Para restaurar a paz e harmonia sobre o mundo!”

Os Guardiões do Crescimento e Nacional apenas juntaram as mãos, sorrindo e assentindo.

Por algum motivo...

Xia Qi teve a impressão de que ambos riam dele por ser um tolo, apenas por educação não o diziam abertamente.

O Guardião Nacional disse: “Alteza, eu e meu irmão de armas também partiremos.”

O Guardião do Crescimento, muito franco, declarou: “Irei observar a arte maravilhosa de Indra; se o Grande Brahma e Yama também agirem, esta jornada não será em vão.”

Ele já não pretendia agir.

Ao chegar, pensara que perderia tempo de cultivo, mas ao ver os três, abandonou a ideia.

Esta viagem não será em vão, de fato.

É preciso seguir o grupo de perto, escolher um bom lugar e ser um espectador atento.

O Guardião Nacional pensava o mesmo: “Alteza, até outra ocasião.”

Xia Qi assentiu, atônito.

A saída dos dois monges não foi tão impressionante: caminharam calmamente pela porta principal.

Assim que os cinco se foram...

Um brilho severo passou pelos olhos de Xia Qi. Não era dirigido àqueles cinco, mas sim a um segredo sobre a Montanha de Jade Flutuante. Este segredo fora reservado como último recurso caso os Vinte Céus fossem derrotados; agora, talvez desnecessário, mas por precaução, decidiu liderar pessoalmente as tropas.
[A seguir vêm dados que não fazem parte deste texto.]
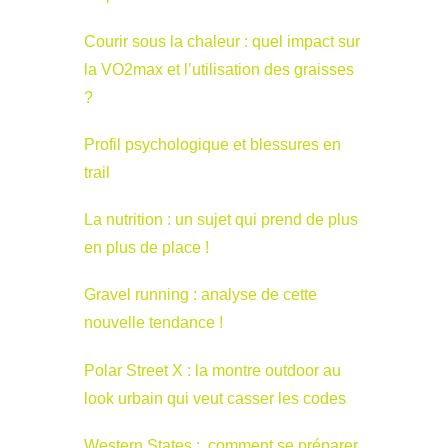
Courir sous la chaleur : quel impact sur
la VO2max et l’utilisation des graisses
?
Profil psychologique et blessures en
trail
La nutrition : un sujet qui prend de plus
en plus de place !
Gravel running : analyse de cette
nouvelle tendance !
Polar Street X : la montre outdoor au
look urbain qui veut casser les codes
Western States : comment se préparer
Embora não tivesse Qing Xuan para prever a sorte da missão, o destino já estava selado: após esta batalha, Xia Ji não mais existiria no mundo.

...

Naquele momento.

No Daoísmo da Retidão, um jovem sacerdote, de traços delicados mas expressão gélida, desceu a montanha.
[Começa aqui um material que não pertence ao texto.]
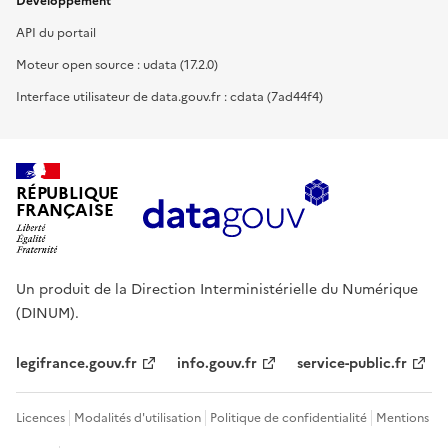
Développement
API du portail
Moteur open source : udata (17.2.0)
Interface utilisateur de data.gouv.fr : cdata (7ad44f4)
RÉPUBLIQUE
FRANÇAISE
Un produit de la Direction Interministérielle du Numérique
(DINUM).
legifrance.gouv.fr
info.gouv.fr
service-public.fr
Licences
Modalités d'utilisation
Politique de confidentialité
Mentions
Com as mangas esvoaçantes, sem espada nem talismã, montou a cavalo e partiu rumo ao grande rio do norte.

...

Antigamente jurando “matar o imperador”, Gu Chen apareceu no norte do grande rio com as forças do submundo que reunira às pressas, mas ficou surpreso ao descobrir que o imperador já havia sido morto por Xia Ji.

E o temível irmão mais novo estava agora, como um soberano que observa o mundo, enfrentando todos no Monte Jade Flutuante.

Por um momento, sentiu-se perdido, abriu a janela da estalagem e contemplou o céu avermelhado do entardecer...

O imperador destruíra tudo o que ele tinha.

Agora, o imperador estava morto.

Ele perdera seu objetivo.

Nesse instante, uma pomba-correio pousou em sua janela. Gu Chen sentiu algo estranho, pois não enviara mensagens nem devia receber nenhuma.

Tomando precauções contra venenos, abriu o bilhete atado à perna da ave, e seus olhos se estreitaram: reconheceu a caligrafia de Xia Ji, que o convidava para um encontro.

...

“Monge! Pare de me seguir!”

“Não! Quem é você afinal?”

“Eu... Alteza, estou ocupado, dirigindo-me ao meu destino, não tenho tempo para você.”

“Você não é Xia Ji.”

Ku Jian, do Mosteiro da Grande Luz, em busca das relíquias, começou a chorar — pensava ter alcançado o auge ao perseguir o Príncipe Divino, mas era um impostor.

Sha Sheng, resistindo: “Por que diz isso?”

Ku Jian respondeu: “Se você fosse o Príncipe Divino, então quem está na Montanha de Jade Flutuante?”

Montanha de Jade Flutuante?

Sha Sheng se recordou vagamente.

Lá, seduzira um erudito de certo prestígio e descobrira um pequeno segredo.

No fundo da Montanha de Jade Flutuante havia uma formação mortal oculta, e quem a ativasse teria seu poder.

Embora exausta, Sha Sheng seguia leal àquele príncipe; do contrário, não teria se passado por ele até ali. Naquele momento, os olhos brilharam resolutos: decidiu ir em busca daquela formação.